Nous apprenons avec consternation, à l’Académie des lettres du Québec, au Centre québécois du P.E.N. international, partout où on aime lire au Québec, la disparition annoncée du programme d’appui aux études québécoises.
D’expérience de décennies aux Affaires étrangères du Canada, dont douze ans à Paris mais aussi ailleurs dans le monde, je ne suis pas le seul à considérer que les programmes d’appui, d’encouragement et d’encadrement des chercheurs, des départements, des facultés et des universités qui ont souhaité faire avancer leur curiosité sur ce que nous sommes, ces programmes sont de loin les plus économiques et les meilleurs investissements dans l’avenir de notre image, de notre réalité.
Déjà en mai 2012, je faisais ces quelques paragraphes sur l’ablation violente du programme d’études canadiennes perpétrée par un ministère des Affaires étrangères fédéral que je ne reconnaissais plus. Voyez donc ma consternation de devoir, si peu de temps après, écrire une lettre semblable, mais où les mots « Canada » et « canadien » devraient être remplacés par « Québec » et « québécois ». Qu’une si vilaine blessure mine notre corps culturel est un outrage.
Voici quelques extraits de ce que je vous écrivais le 5 mai 2012 : « Je suis outré d’apprendre que le gouvernement canadien a décidé d’abandonner le programme d’études canadiennes à l’étranger. […] Il s’agit de planter, à un coût minuscule, dans des universités étrangères, des chaires d’études canadiennes ou d’accompagner des chercheurs et savants, des doctorants et des étudiants ordinaires dans des études sur un aspect ou l’autre de la réalité canadienne. Ce tremplin de diffusion est très efficace et possède un effet multiplicateur inouï. Le gouvernement québécois a, en splendide complémentarité, aussi su exploiter cette mine formidable de bonne volonté et de connaissances sur le Québec. Il faut être nul, oui, nul, au ministère des Affaires étrangères pour laisser glisser dans la poubelle cette mince enveloppe […].

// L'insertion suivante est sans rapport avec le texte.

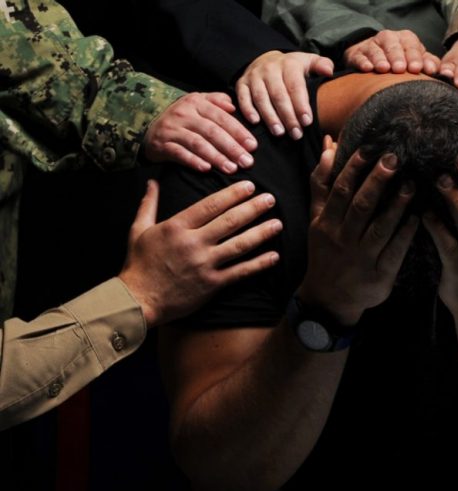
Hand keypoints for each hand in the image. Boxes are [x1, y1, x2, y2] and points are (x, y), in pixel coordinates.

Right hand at [119, 180, 282, 327]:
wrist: (138, 300)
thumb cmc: (138, 265)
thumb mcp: (138, 230)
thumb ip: (148, 204)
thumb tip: (152, 181)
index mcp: (177, 227)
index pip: (210, 205)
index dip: (233, 194)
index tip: (250, 186)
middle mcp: (193, 243)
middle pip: (230, 222)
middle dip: (253, 208)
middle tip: (271, 199)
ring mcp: (204, 264)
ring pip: (239, 245)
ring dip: (261, 233)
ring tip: (278, 223)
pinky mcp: (212, 284)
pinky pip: (240, 272)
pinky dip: (259, 264)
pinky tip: (274, 256)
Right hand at [143, 92, 256, 173]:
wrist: (148, 126)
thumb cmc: (182, 118)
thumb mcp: (198, 103)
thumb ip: (216, 101)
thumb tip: (233, 106)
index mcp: (196, 103)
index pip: (221, 117)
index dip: (238, 132)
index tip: (253, 146)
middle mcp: (184, 114)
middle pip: (212, 131)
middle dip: (231, 147)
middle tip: (247, 162)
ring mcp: (172, 129)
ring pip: (197, 143)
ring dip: (216, 157)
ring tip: (232, 168)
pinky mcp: (162, 144)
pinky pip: (179, 153)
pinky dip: (193, 161)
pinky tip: (207, 169)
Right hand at [236, 50, 333, 137]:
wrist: (266, 60)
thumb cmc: (292, 68)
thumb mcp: (308, 62)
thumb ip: (321, 65)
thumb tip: (329, 72)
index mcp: (288, 64)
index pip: (295, 86)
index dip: (301, 104)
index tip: (307, 122)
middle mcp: (269, 68)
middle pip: (279, 95)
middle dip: (288, 116)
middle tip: (296, 134)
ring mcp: (254, 76)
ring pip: (261, 98)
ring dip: (270, 116)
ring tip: (279, 132)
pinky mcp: (241, 83)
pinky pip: (242, 97)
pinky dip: (247, 109)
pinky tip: (256, 122)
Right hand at [298, 141, 418, 325]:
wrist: (327, 300)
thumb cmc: (325, 253)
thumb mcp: (316, 220)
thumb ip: (321, 185)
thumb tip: (328, 148)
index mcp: (327, 223)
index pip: (340, 191)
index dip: (354, 168)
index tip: (369, 149)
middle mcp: (344, 239)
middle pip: (361, 206)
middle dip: (377, 181)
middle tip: (395, 158)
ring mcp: (362, 258)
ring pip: (380, 228)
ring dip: (396, 205)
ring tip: (412, 185)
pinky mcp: (379, 275)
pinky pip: (394, 252)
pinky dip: (405, 235)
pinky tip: (418, 218)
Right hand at [343, 30, 439, 74]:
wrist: (372, 57)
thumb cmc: (401, 61)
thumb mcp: (416, 60)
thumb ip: (429, 63)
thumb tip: (435, 70)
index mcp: (406, 39)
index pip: (412, 46)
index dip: (414, 57)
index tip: (417, 69)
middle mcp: (389, 39)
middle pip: (394, 46)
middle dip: (397, 57)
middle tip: (400, 69)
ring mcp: (372, 46)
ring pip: (376, 50)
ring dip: (380, 59)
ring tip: (384, 69)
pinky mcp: (358, 54)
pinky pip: (360, 57)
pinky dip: (363, 62)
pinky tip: (367, 68)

Longtemps, j’ai eu le privilège de participer au renouvellement d’une politique de relations culturelles internationales qui répondait à une lecture éclairée de nos intérêts en tant que pays, en tant que culture — j’allais dire en tant que cultures. Parmi ces efforts parfois malhabiles, souvent sous-financés, mais très, très souvent couronnés de succès, il y avait toujours le programme de relations universitaires, le programme d’études canadiennes, qui brillait de sa désarmante constance, de son incroyable ancrage dans la vie universitaire et intellectuelle partout à travers le monde.

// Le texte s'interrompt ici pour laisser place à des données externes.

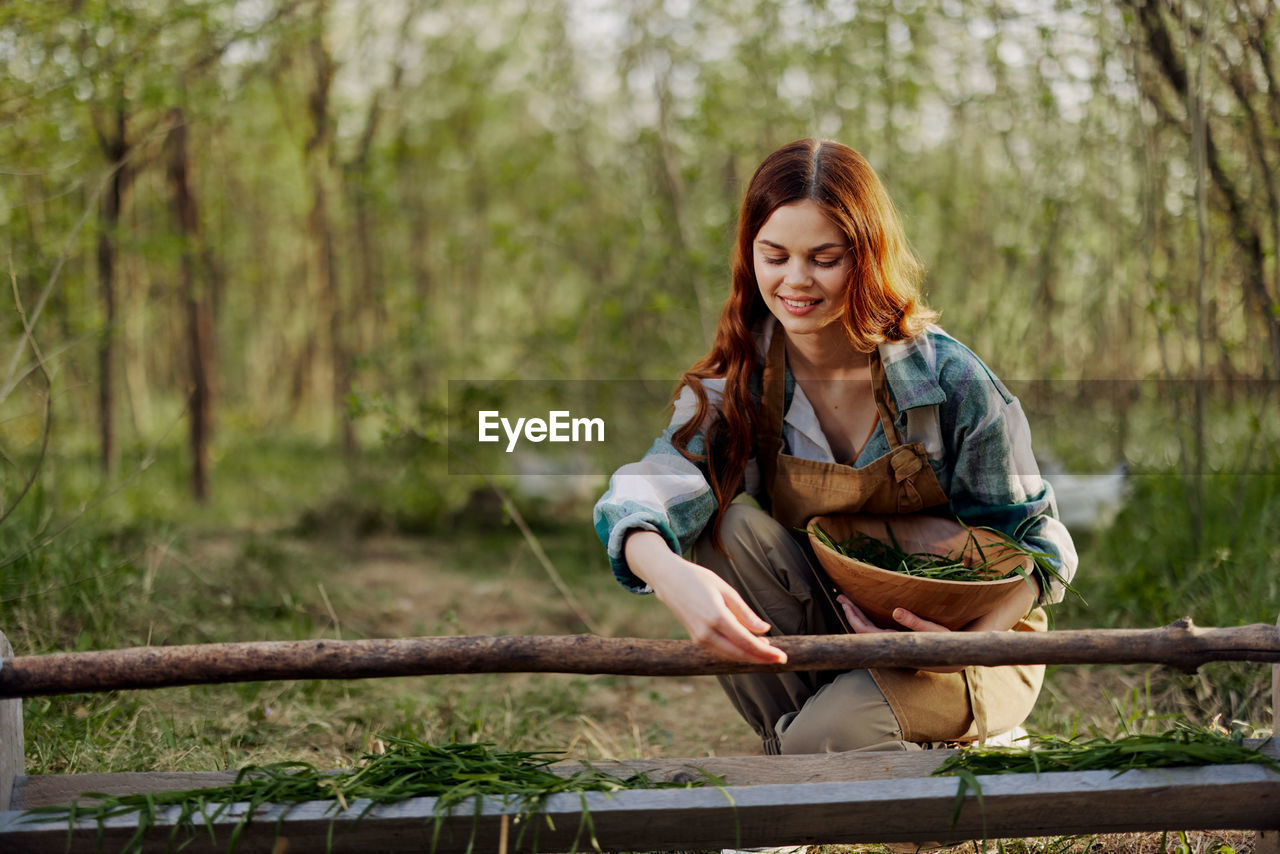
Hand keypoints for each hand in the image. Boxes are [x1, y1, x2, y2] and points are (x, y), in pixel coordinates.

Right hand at [625, 531, 786, 664]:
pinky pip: (721, 650)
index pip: (746, 642)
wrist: (668, 580)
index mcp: (716, 617)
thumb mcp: (726, 590)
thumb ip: (745, 613)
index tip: (782, 656)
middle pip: (739, 653)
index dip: (765, 652)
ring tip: (766, 649)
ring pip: (730, 655)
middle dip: (761, 658)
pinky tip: (748, 645)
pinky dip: (737, 651)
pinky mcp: (696, 639)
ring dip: (749, 655)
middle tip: (779, 656)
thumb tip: (764, 630)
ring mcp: (699, 638)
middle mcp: (706, 633)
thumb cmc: (698, 579)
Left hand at [837, 594, 963, 672]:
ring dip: (858, 615)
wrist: (956, 658)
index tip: (845, 603)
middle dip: (851, 612)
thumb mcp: (934, 631)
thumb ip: (915, 622)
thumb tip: (895, 611)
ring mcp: (893, 642)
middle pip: (862, 630)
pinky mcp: (898, 639)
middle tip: (841, 595)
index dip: (853, 618)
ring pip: (868, 630)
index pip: (865, 632)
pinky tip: (864, 609)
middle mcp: (891, 644)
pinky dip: (868, 617)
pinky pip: (876, 629)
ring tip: (848, 600)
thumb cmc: (946, 643)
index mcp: (895, 643)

Ces professeurs d’université de tous poils, de toutes spécialités, animés de pulsions surprenantes et d’exotiques curiosités débusquaient et décrivaient chez nous des réalités et des mensonges, des questionnements et des hypothèses qu’ils passaient gratuitement, généreusement à leurs étudiants. […] On allait bien au-delà des thèmes-locomotives de “ L’hiver dans le roman québécois des années trente ” ou de “ La solitude chez Anne Hébert ”.
Je suis bien placé pour dire que le gouvernement canadien a rarement consacré à la projection à l’étranger de notre pensée et de notre art les ressources nécessaires. Mais en arriver à briser silencieusement ce miroir qui parle de nous, choisir de faire taire ceux qui dorénavant murmureront à voix basse qu’ils nous connaissent et qu’ils nous aiment quand même, c’est d’une petitesse et d’une ingratitude qui me blessent, qui nous heurtent tous. »
Émile Martel,
ancien ministre (affaires culturelles) à l’Ambassade du Canada à Paris, Président de l’Académie des lettres du Québec et du Centre québécois du P.E.N. international.